Chine : la diplomatie des stades pour contrer Taïwan

Dans sa politique d’une seule Chine, Pékin a toujours cherché à isoler Taïwan d’un point de vue diplomatique. Le ballon rond est entré de manière inattendue dans le conflit. Pour convaincre les pays de rompre leurs relations avec Taïwan, le financement de la construction de stades de football fait partie des ressorts privilégiés.

En mars dernier, le Honduras a officiellement annoncé rompre ses relations avec Taïwan au profit de Pékin. Un nouveau revers diplomatique pour cette île de 35 000 kilomètres carrés revendiquée par la République populaire de Chine qui se veut une et unie; d’où la loi anti-sécession votée en 2005 pour « une réunion pacifique ».

Si 13 États entretiennent des relations diplomatiques avec Taïwan aujourd’hui (Belize, Guatemala, Haïti, Paraguay, Vatican…), la majeure partie de l’Occident garde des liens non diplomatiques forts à travers des bureaux culturels ou commerciaux, comme les États-Unis, qui ont multiplié les déclarations rappelant « l’engagement » avec Taïwan en cas d’attaque de la Chine. Dans un contexte de tension sino-américaine latente, l’île revêt un intérêt encore plus vif et symbolise l’accélération diplomatique pékinoise en Amérique centrale et en Océanie, les deux zones géographiques qui entretenaient le plus de liens officiels avec Taïwan.

La Chine a débuté par l’Afrique

Afin de développer ses relations internationales, la Chine a utilisé depuis plusieurs décennies le football comme l’un des leviers d’entrée auprès de plusieurs pays : le Bénin avec le stade de l’Amitié en 1982, le Burkina Faso avec le stade du 4 août en 1984, le Gabon en 2011 avec le stade d’Angondjé aussi appelé le stade de l’Amitié sino-gabonaise ou le Togo avec le stade de Kégué en 2000. Ayant parfaitement compris l’intérêt géostratégique du ballon rond, Pékin proposait à de nombreux États de financer la construction d’un nouveau stade en échange de liens diplomatiques accrus et d’une porte d’entrée pour d’autres intérêts (se placer pour d’autres contrats lucratifs, développer des relations politiques privilégiées nécessaires pour l’extraction de matières premières, soutien à l’ONU, etc.).

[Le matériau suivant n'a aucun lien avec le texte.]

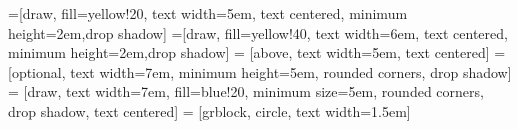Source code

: 
\theoremstyle{plain}
\newtheorem{definition}[subsection]{Definition}    %

\newtheorem{example}{Ejemplo}										 %

\newtheorem{theorem}{Teorema}											 %

\newtheorem*{proofa}{Prueba}

\hypersetup{urlcolor=blue}			 %

\newcommand{\fn}[1]{\texttt{#1}}						%
\newcommand{\cn}[1]{\texttt{\char92 #1}}
\newcommand{\gnuradio}{\emph{GNURadio }}



\lstset{language=Python,basicstyle=\footnotesize\sffamily,captionpos=b, showstringspaces=false,frame=single}
\renewcommand{\lstlistingname}{Listado}
\renewcommand{\lstlistlistingname}{\'Indice de listados}

=[draw, fill=yellow!20, text width=5em, 
    text centered, minimum height=2em,drop shadow]
=[draw, fill=yellow!40, text width=6em, 
text centered, minimum height=2em,drop shadow]
 = [above, text width=5em, text centered]
 = [optional, text width=7em, 
    minimum height=5em, rounded corners, drop shadow]
 = [draw, text width=7em, fill=blue!20, 
    minimum size=5em, rounded corners, drop shadow, text centered]
 = [grblock, circle, text width=1.5em]
    
\def\antenna{-- +(0mm,4.0mm) -- +(2.625mm,7.5mm) -- +(-2.625mm,7.5mm) -- +(0mm,4.0mm)}
    
\def\blockdist{2.3}
\def\edgedist{2.5}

Une idée simple mais terriblement efficace : environ une centaine d’enceintes ont été construites ou rénovées par des capitaux chinois en Afrique, notamment depuis les années 2000 et l’accélération des liens sino-africains. Pour la Coupe d’Afrique des Nations 2023 en Côte d’Ivoire, la Chine a par exemple fait don du stade olympique d’Ebimpé de 60 000 places, surnommé stade Alassane Ouattara, tout en rénovant les enceintes de Korhoho et San Pedro.

Désormais première nation en matière d’échanges commerciaux avec le continent africain, la Chine a récupéré l’adhésion de tous les États hormis Eswatini (ex-Swaziland), toujours fidèle à Taïwan. Si des polémiques ont éclaté concernant l’élaboration low cost de certains stades, ce partenariat « gagnant-gagnant », pour reprendre une formule chère à Pékin a assurément servi les intérêts chinois.

Un succès en Amérique centrale et en Océanie

Forte de cette expérience, la Chine a lancé les mêmes bases en Amérique centrale, à commencer par le Costa Rica et son nouveau Estadio Nacional de 35 062 places, livré flambant neuf le 10 janvier 2011 devant une délégation de l’ambassade chinoise. Un « cadeau » qui a été utilisé pour convaincre Nayib Bukele, le président salvadorien, d’abandonner Taïwan et rejoindre la Chine en 2021 avec un projet de stade de 50 000 places et d’autres structures (bibliothèques, refonte du traitement des eaux usées, etc.).

Le principe a également fonctionné en Océanie avec les Îles Salomon et la promesse d’une nouvelle enceinte prête pour les Jeux du Pacifique 2023. Des pourparlers avec les derniers soutiens de Taïwan sont en cours, toujours avec l’idée d’incorporer le sport et principalement le football dans les contreparties. Une manière de comprendre davantage l’intérêt géopolitique du ballon rond pour tous ces chefs d’État à travers le monde.